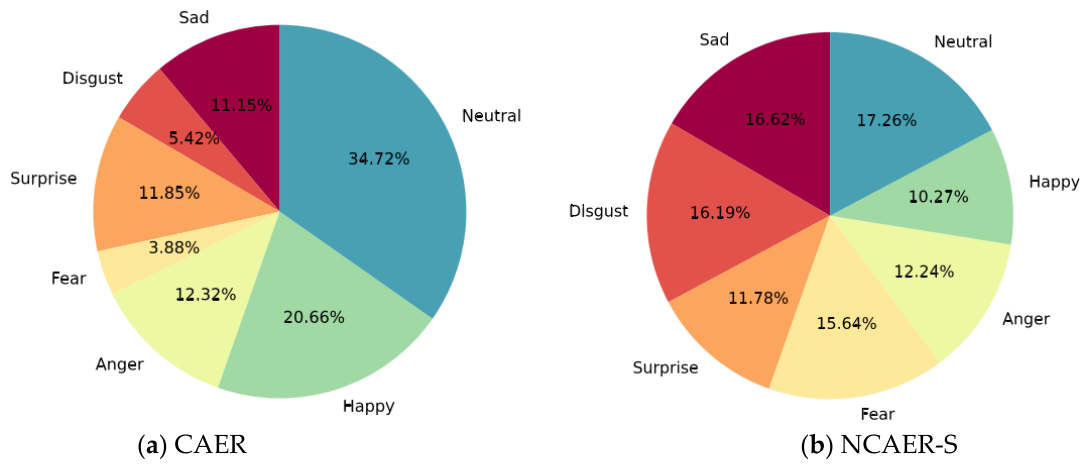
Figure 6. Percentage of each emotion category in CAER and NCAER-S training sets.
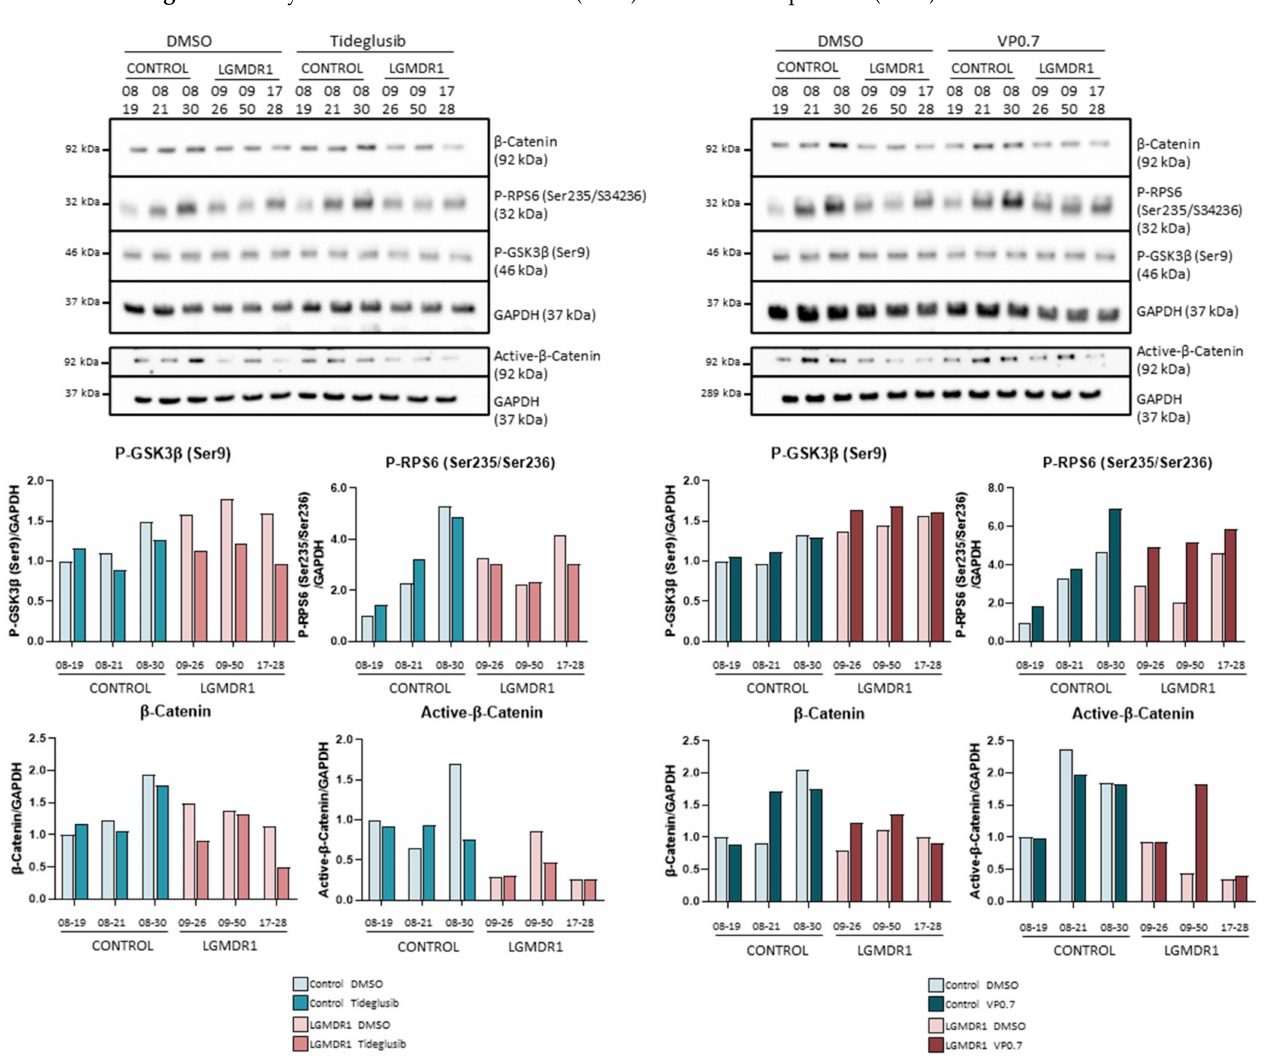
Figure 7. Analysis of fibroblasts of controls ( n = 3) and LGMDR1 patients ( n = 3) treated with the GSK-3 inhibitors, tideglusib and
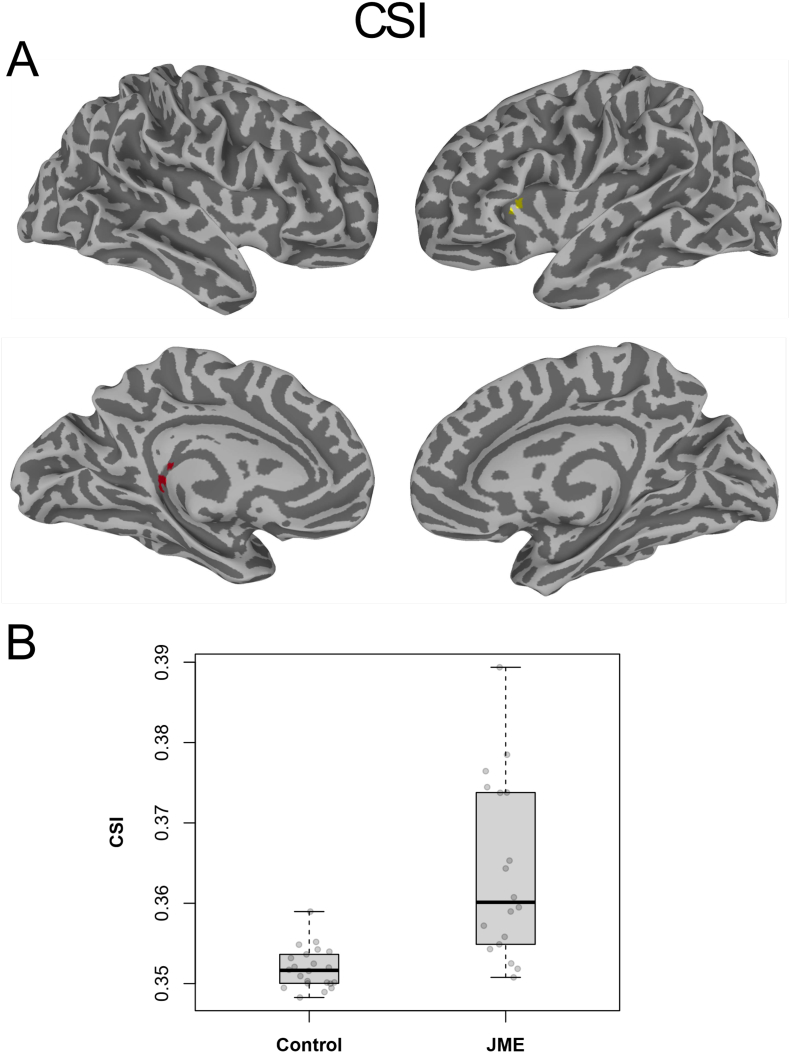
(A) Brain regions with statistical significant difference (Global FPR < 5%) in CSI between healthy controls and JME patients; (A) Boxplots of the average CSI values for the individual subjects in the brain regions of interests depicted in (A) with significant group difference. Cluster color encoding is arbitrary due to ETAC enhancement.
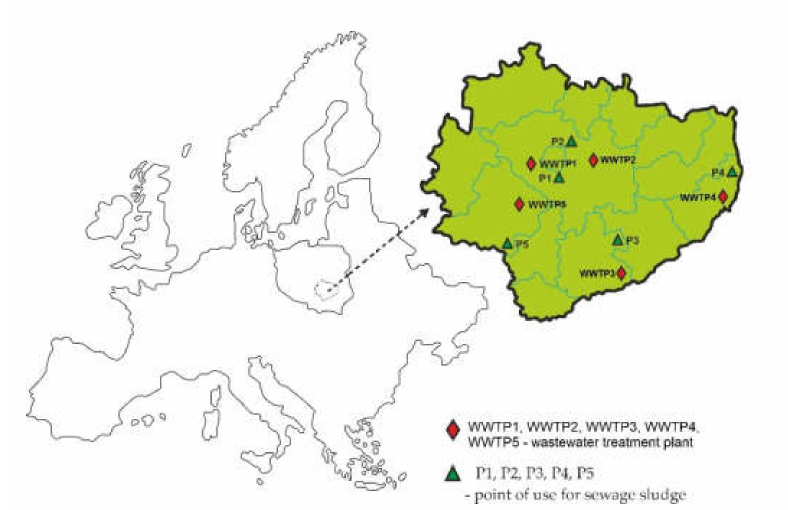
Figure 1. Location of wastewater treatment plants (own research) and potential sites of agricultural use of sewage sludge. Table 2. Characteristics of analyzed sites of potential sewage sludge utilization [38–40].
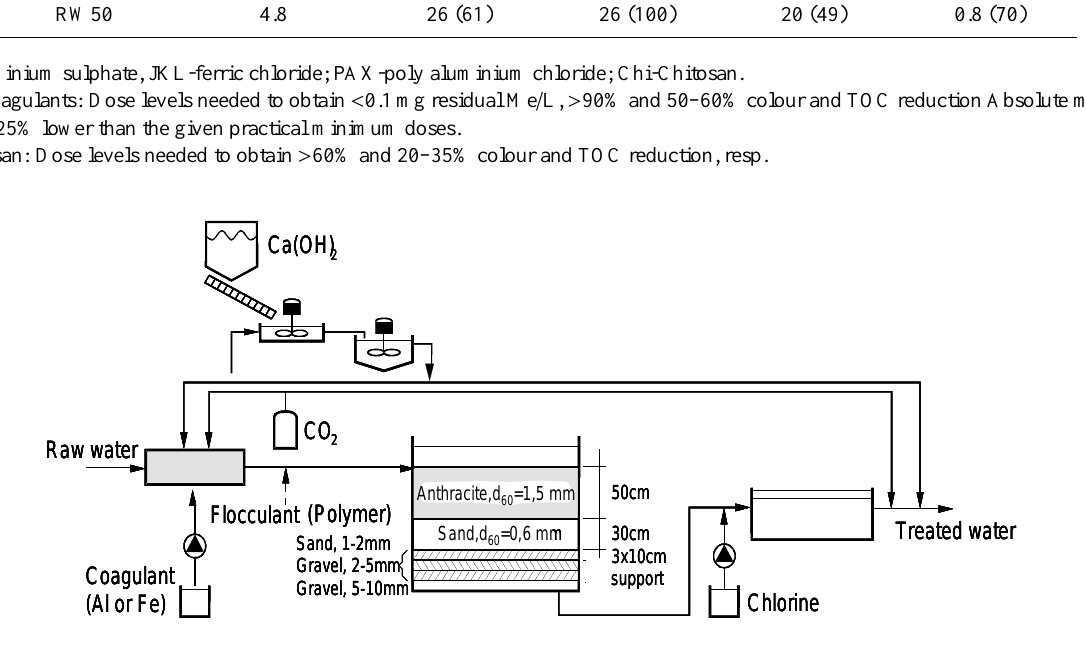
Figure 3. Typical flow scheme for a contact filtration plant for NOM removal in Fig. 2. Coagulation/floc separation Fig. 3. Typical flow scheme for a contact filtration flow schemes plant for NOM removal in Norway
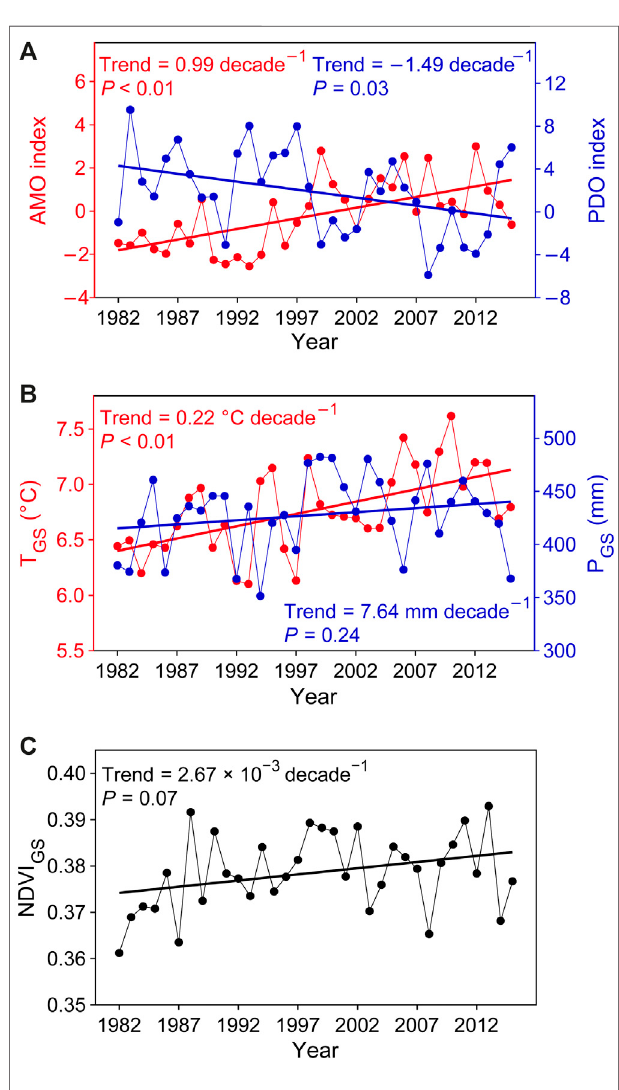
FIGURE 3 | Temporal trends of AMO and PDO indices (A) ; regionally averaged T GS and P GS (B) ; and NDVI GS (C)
• • • •
→ Aim of the exercise: How many of the lines above include the string "patients"? Answer with the number only.

→ Solution to this problem: 2